§ Kutipan Teks:
Sang kapitalis membayar para pekerja lebih sedikit dari nilai yang dihasilkan para pekerja dan menyimpan sisanya untuk dirinya sendiri. Praktik seperti itu menghasilkan konsep sentral mengenai nilai surplus, yang didefinisikan sebagai perbedaan antara nilai produk ketika dijual dan nilai unsur-unsur yang yang dihabiskan dalam pembentukan produk itu (termasuk tenga kerja sang pekerja). Kaum kapitalis dapat dapat menggunakan keuntungan itu untuk konsumsi pribadi, tetapi dengan berbuat demikian mereka tidak akan menghasilkan ekspansi kapitalisme. Sebagai gantinya, kaum kapitalis memperluas perusahaan-perusahaan mereka dengan mengubah keuntungan menjadi landasan bagi penciptaan nilai surplus yang lebih banyak lagi.
Harus ditekankan bahwa nilai surplus bukan hanya konsep ekonomi. Nilai surplus, seperti modal adalah suatu relasi sosial khusus dan suatu bentuk dominasi, karena tenaga kerja adalah sumber nyata nilai surplus. Oleh karena itu, tingkat nilai surplus adalah suatu ungkapan saksama untuk derajat eksploitasi tenaga kerja oleh modal, atau eksploitasi pekerja oleh sang kapitalis. Pengamatan demikian mengacu kepada salah satu metafora Marx yang lebih menarik. Modal adalah tenaga kerja yang mati yang seperti vampir, hidup hanya menghisap tenaga kerja yang hidup, dan semakin hidup bila semakin banyak tenaga kerja yang dihisapnya.

§ Cuplikan Entri:
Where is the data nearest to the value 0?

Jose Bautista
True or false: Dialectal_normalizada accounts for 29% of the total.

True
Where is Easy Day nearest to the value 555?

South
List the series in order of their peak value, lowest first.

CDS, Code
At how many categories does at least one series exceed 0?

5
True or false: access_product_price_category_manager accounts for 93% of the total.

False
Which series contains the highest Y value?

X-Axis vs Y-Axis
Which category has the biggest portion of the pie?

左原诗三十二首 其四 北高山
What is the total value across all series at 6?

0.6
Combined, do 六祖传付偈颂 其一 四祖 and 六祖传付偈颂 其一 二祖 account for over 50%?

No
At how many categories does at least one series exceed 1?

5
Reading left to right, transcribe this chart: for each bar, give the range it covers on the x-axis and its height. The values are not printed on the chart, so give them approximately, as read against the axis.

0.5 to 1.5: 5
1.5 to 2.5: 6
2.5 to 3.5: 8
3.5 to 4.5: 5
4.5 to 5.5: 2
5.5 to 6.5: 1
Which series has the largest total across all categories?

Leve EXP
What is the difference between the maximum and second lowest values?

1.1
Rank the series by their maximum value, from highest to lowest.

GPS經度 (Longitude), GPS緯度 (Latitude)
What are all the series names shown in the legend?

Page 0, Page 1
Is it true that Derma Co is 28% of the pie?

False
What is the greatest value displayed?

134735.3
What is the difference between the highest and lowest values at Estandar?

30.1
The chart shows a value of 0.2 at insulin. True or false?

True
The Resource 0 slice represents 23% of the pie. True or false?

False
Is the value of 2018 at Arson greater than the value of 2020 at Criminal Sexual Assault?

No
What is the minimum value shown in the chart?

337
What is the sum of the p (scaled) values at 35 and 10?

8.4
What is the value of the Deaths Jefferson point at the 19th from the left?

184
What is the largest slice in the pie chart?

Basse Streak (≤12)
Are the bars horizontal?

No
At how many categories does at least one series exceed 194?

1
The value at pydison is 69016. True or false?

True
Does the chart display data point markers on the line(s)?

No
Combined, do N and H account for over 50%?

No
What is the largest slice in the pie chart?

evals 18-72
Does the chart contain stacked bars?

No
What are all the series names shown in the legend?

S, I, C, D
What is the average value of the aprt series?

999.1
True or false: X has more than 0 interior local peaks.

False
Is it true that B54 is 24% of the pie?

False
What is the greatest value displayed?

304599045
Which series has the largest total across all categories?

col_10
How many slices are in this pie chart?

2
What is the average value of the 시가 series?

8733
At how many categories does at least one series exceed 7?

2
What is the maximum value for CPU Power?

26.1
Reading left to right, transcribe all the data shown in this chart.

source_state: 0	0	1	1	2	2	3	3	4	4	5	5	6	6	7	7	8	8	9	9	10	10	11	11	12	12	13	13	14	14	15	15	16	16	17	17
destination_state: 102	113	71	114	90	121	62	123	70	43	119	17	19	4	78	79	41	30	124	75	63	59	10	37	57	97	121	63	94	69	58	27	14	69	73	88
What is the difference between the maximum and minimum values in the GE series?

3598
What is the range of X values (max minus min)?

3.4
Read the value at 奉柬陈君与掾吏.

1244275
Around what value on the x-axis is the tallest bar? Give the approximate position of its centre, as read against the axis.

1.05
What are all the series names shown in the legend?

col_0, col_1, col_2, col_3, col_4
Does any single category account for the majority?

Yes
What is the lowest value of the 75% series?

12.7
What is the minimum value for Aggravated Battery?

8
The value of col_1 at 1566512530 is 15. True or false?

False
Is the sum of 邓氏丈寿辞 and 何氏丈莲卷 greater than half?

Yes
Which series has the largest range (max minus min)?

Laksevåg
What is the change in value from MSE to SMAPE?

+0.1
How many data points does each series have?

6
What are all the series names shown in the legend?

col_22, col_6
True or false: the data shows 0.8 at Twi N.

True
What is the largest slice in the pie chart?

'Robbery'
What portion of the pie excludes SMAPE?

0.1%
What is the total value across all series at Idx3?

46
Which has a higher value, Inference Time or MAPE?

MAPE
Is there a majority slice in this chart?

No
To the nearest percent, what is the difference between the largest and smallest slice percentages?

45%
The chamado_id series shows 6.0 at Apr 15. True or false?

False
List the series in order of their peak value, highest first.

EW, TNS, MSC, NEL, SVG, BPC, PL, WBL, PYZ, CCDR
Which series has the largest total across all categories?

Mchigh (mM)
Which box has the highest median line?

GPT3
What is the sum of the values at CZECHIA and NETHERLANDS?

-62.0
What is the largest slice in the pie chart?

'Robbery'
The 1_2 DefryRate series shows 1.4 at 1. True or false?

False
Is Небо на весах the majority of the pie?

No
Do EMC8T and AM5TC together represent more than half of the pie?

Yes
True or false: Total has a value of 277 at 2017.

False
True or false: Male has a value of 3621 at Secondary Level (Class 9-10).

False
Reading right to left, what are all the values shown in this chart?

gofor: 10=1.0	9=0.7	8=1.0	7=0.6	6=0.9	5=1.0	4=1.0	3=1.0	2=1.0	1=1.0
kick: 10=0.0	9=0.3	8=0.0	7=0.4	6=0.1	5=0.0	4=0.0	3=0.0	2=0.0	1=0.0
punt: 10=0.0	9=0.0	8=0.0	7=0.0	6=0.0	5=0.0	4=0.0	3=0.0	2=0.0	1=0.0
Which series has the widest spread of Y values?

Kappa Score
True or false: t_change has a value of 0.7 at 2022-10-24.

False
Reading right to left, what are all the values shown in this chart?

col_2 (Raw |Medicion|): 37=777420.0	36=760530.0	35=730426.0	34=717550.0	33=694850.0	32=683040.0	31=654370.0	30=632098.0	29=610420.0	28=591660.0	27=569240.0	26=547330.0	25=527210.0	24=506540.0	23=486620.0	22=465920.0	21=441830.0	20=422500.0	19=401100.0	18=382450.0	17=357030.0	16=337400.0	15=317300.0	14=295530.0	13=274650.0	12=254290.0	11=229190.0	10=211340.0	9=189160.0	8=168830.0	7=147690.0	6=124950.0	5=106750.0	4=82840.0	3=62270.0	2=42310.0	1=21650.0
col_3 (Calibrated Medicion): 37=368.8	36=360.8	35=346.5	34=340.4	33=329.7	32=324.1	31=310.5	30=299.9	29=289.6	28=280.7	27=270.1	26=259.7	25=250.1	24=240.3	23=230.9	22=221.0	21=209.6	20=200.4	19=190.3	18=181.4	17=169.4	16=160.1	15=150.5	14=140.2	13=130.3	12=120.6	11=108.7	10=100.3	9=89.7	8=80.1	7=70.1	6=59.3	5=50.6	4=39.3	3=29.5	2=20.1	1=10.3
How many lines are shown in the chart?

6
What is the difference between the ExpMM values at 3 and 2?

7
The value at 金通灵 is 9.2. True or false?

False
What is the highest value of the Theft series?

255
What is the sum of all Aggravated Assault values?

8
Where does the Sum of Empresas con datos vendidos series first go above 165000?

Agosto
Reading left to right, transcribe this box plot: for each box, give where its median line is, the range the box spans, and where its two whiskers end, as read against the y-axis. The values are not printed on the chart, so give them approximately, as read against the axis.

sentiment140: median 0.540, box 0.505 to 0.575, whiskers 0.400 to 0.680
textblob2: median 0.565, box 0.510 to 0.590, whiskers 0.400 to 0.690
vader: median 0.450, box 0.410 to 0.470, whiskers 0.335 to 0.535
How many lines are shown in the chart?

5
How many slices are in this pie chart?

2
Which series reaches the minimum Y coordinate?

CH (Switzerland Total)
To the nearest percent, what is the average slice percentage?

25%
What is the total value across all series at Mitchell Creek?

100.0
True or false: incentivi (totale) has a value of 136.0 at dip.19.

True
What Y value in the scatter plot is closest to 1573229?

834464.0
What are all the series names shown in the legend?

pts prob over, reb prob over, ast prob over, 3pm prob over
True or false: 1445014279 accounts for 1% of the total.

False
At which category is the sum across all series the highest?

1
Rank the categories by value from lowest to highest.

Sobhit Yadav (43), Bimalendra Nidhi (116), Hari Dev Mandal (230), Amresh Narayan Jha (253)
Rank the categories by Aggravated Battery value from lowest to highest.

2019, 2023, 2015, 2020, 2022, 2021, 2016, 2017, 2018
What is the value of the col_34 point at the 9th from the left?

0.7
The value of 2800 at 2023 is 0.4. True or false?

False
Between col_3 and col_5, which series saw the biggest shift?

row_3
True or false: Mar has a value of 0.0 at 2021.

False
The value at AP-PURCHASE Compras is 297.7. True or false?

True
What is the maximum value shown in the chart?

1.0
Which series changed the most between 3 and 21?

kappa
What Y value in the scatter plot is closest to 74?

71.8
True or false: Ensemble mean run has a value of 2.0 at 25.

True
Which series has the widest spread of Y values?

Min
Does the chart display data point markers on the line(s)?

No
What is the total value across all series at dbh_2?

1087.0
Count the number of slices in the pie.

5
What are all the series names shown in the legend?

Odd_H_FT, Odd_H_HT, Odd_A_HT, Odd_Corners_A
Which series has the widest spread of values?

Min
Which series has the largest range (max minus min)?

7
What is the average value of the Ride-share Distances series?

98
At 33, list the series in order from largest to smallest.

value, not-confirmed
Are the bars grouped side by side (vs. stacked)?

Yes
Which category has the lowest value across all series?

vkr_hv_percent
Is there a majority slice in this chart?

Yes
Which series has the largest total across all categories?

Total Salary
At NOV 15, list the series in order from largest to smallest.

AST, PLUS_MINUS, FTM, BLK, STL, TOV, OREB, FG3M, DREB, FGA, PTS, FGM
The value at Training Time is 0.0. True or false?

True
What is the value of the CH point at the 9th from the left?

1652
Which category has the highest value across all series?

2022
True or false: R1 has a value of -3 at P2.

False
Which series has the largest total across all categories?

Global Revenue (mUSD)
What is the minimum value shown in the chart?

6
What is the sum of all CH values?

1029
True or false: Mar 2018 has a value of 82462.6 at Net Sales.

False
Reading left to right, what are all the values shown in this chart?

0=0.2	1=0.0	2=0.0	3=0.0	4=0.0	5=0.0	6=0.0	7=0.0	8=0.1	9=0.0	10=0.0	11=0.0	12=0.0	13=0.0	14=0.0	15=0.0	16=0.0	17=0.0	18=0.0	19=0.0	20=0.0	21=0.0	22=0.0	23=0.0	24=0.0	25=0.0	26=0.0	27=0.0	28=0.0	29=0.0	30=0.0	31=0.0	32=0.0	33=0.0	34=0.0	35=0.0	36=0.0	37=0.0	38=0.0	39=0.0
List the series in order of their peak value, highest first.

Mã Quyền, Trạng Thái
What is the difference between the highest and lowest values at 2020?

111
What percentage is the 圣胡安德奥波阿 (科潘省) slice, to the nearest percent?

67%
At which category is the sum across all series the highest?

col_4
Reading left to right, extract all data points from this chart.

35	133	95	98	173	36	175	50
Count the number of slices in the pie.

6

§ Soal Latihan:
1. Salin persis bagian teks tentang nilai surplus, mulai dari "Harus ditekankan bahwa" dan berakhir pada "kerja yang dihisapnya.".
2. Ubah kalimat "Harus ditekankan bahwa nilai surplus bukan hanya konsep ekonomi." dari teks tentang nilai surplus ke dalam bahasa Inggris.

§ Jawaban Latihan:
1.
Harus ditekankan bahwa nilai surplus bukan hanya konsep ekonomi. Nilai surplus, seperti modal adalah suatu relasi sosial khusus dan suatu bentuk dominasi, karena tenaga kerja adalah sumber nyata nilai surplus. Oleh karena itu, tingkat nilai surplus adalah suatu ungkapan saksama untuk derajat eksploitasi tenaga kerja oleh modal, atau eksploitasi pekerja oleh sang kapitalis. Pengamatan demikian mengacu kepada salah satu metafora Marx yang lebih menarik. Modal adalah tenaga kerja yang mati yang seperti vampir, hidup hanya menghisap tenaga kerja yang hidup, dan semakin hidup bila semakin banyak tenaga kerja yang dihisapnya.

2. It must be emphasized that surplus value is not merely an economic concept.